How LLM medical data extraction is cleaning up messy hospital records
Source PublicationJournal of Bone and Joint Surgery
Primary AuthorsYang, Mulford, Girod-Hoffman et al.

Imagine trying to find a specific recipe in a giant, disorganised box of your grandmother's handwritten notes. An older computer programme acts like a rigid, robotic filing clerk.
It only looks for the exact phrase "chicken soup". If the author scribbled "poultry broth" or "bird stew" instead, the clerk completely misses it.
Now, imagine a trained chef reading those same notes. They understand context, read between the lines, and easily spot the recipe you need.

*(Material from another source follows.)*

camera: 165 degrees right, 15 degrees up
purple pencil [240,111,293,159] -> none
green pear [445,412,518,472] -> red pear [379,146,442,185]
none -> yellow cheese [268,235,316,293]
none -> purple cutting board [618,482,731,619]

This is the core idea behind LLM medical data extraction, a method that could soon organise our messiest health records.
The problem with hospital paperwork
Doctors write detailed operative notes immediately after surgery. These files are full of vital details about the procedure, such as how a hip replacement was physically attached.
However, these notes are typically written as free text. They are notoriously messy, filled with medical jargon, and completely lack a standard format.

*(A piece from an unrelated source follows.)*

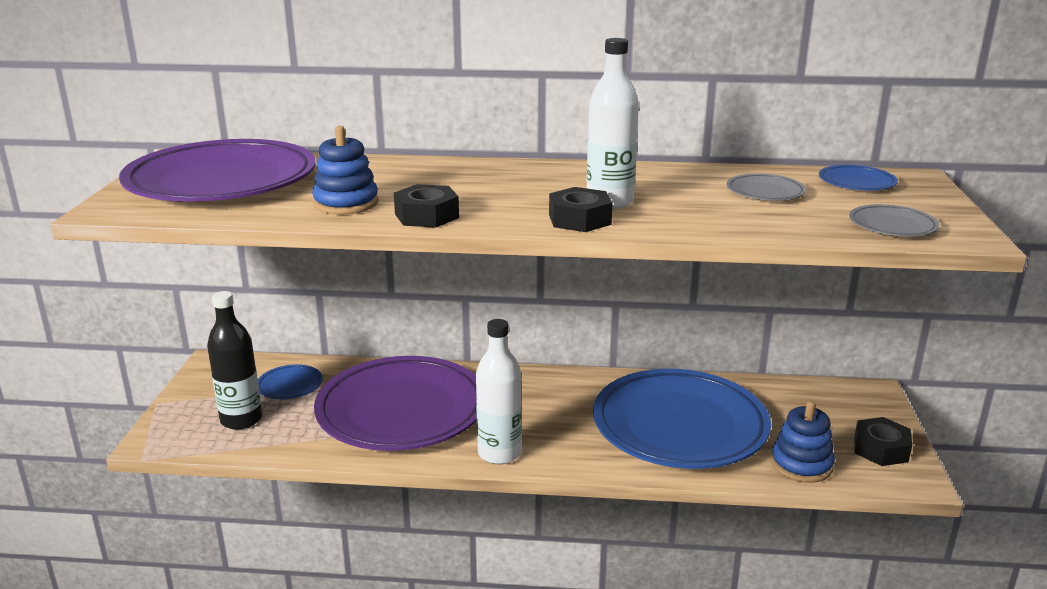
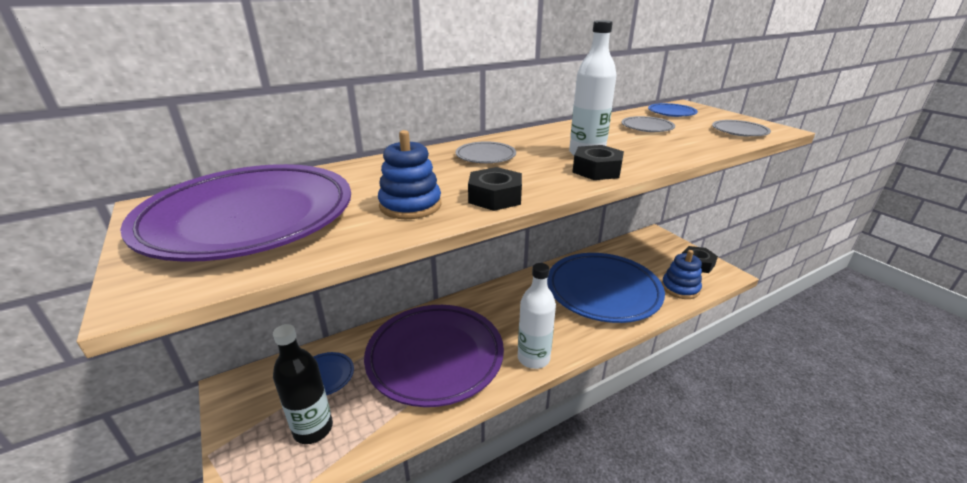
camera: 35 degrees left, 5 degrees up
none -> grey plate [455,141,516,163]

Hospitals desperately need this information for medical registries to track long-term patient outcomes. Manually reading thousands of files takes hundreds of hours of highly skilled labour.
Older natural language processing (NLP) algorithms try to automate this tedious task. But they rely on strict, rigid rules, meaning they often fail when doctors use unexpected phrasing or shorthand.
A new approach to LLM medical data extraction
Researchers wanted to see if large language models could do a better job acting as the intelligent chef. They tested this using 1,000 operative notes from total hip replacement surgeries.
They asked both an older NLP algorithm and a customised LLM to find three specific details:
- The surgical approach used by the doctor.
- The bearing surface of the hip implant.
- The fixation technique used to secure the artificial joint.
The team measured the accuracy of both systems against a rigorous human review. The LLM beat the older rules-based algorithm across the board.
For the surgical approach, the LLM hit 96 per cent accuracy. It also scored 96 per cent for fixation technique, edging past the old system's 95 per cent.
The most significant gap was in finding the bearing surface. The LLM scored 89 per cent, while the older software managed just 74 per cent.
Impressively, the newer AI could even infer missing information using context clues. When notes were ambiguous, the LLM correctly figured out the bearing surface 80 per cent of the time.
What this means for clinical care
This study suggests that AI could drastically reduce the time medical staff spend doing administrative work. Rather than ticking boxes and reading old files, doctors could focus entirely on patients.
Better data extraction also means higher quality medical registries. When researchers have accurate, easily accessible data, they can better track which surgical techniques actually work best.
The technology may eventually expand far beyond orthopaedic surgery. It could help organise electronic health records across entire national hospital networks.
We are looking at a future where the messy shoebox of medical notes is finally sorted. The intelligent chef is ready to read the recipes, and the hospital archive will never be the same.